Calculating the Area of a Region Bounded by a Cardioid and Circle

[MozAngeles]

Homework Statement

Inside the cardioid r=2(1+sin(theta)) and outside the circle r=2sin(theta)

Homework Equations

A= ∫ (from a..b) 1/2 f(θ) ² dθ

The Attempt at a Solution

A= 2∫(from π/2..3π/2) 1/2 [2(1+sin(θ)]² dθ- 2∫(from0..π/2) 1/2 (2sinθ)²dθ

after working that out i got the answer to be 5pi.

i need a verification for my answer because it is an even problem in the book and I'm studying for my test.

 

[jbunniii]

It looks OK except for the bounds of integration.

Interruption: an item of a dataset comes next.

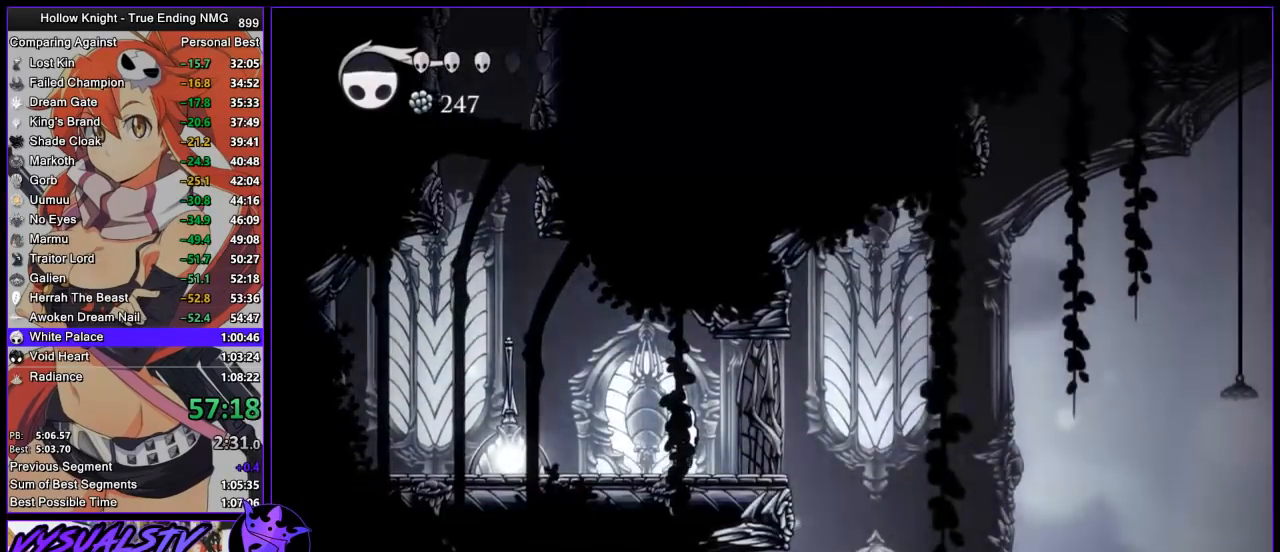
{"buttons": ["CROSS"], "left_stick": "right", "right_stick": "center", "events": [[433, "CROSS", "down"], [467, "left_stick", "right"]]}
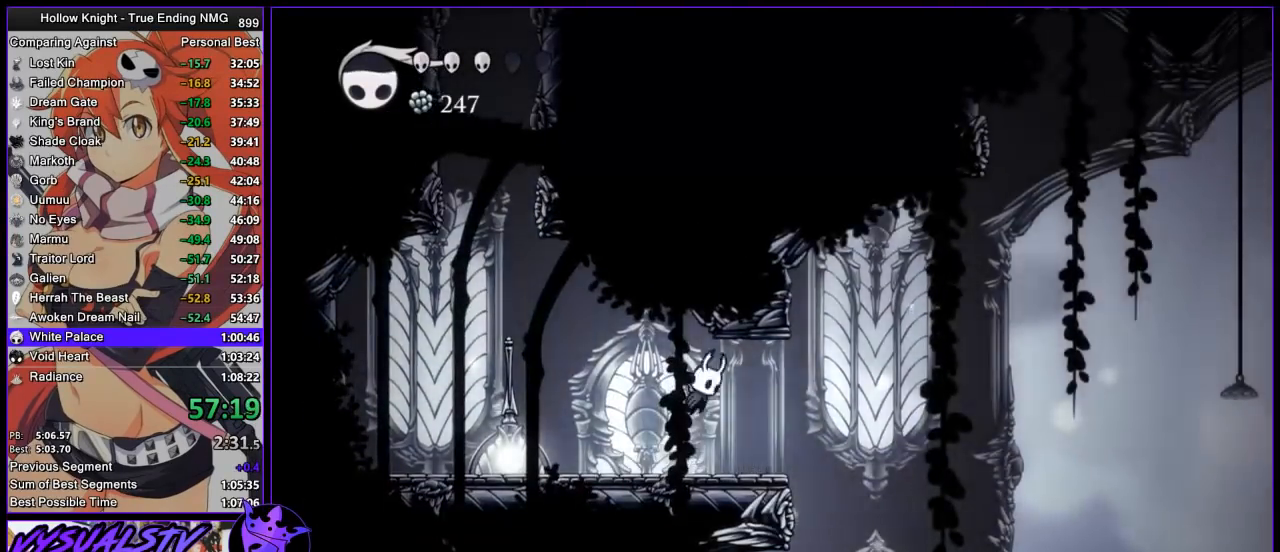
{"buttons": [], "left_stick": "right", "right_stick": "center", "events": [[67, "CROSS", "up"], [67, "R2", "down"], [267, "R2", "up"]]}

Why is the first integral taken over [\pi/2,3\pi/2], and why is the second integral taken over [0,\pi/2]?

 

[Ray Vickson]

The bounds of integration are OK. The range -pi/2 <= theta <= pi/2 gives the right half of the cardioid; equivalently, the range pi/2 <= theta <= 3pi/2 gives the left half. The range 0 <= theta <= pi/2 gives the right half of the circle; equivalently, 0 <= theta <= Pi gives the whole circle. (The whole range 0 <= theta <= 2*Pi goes around the circle twice, so would give twice the desired area.) The answer 5*pi is correct.

RGV

 

[jbunniii]

You're right, I didn't notice the extra factor of 2.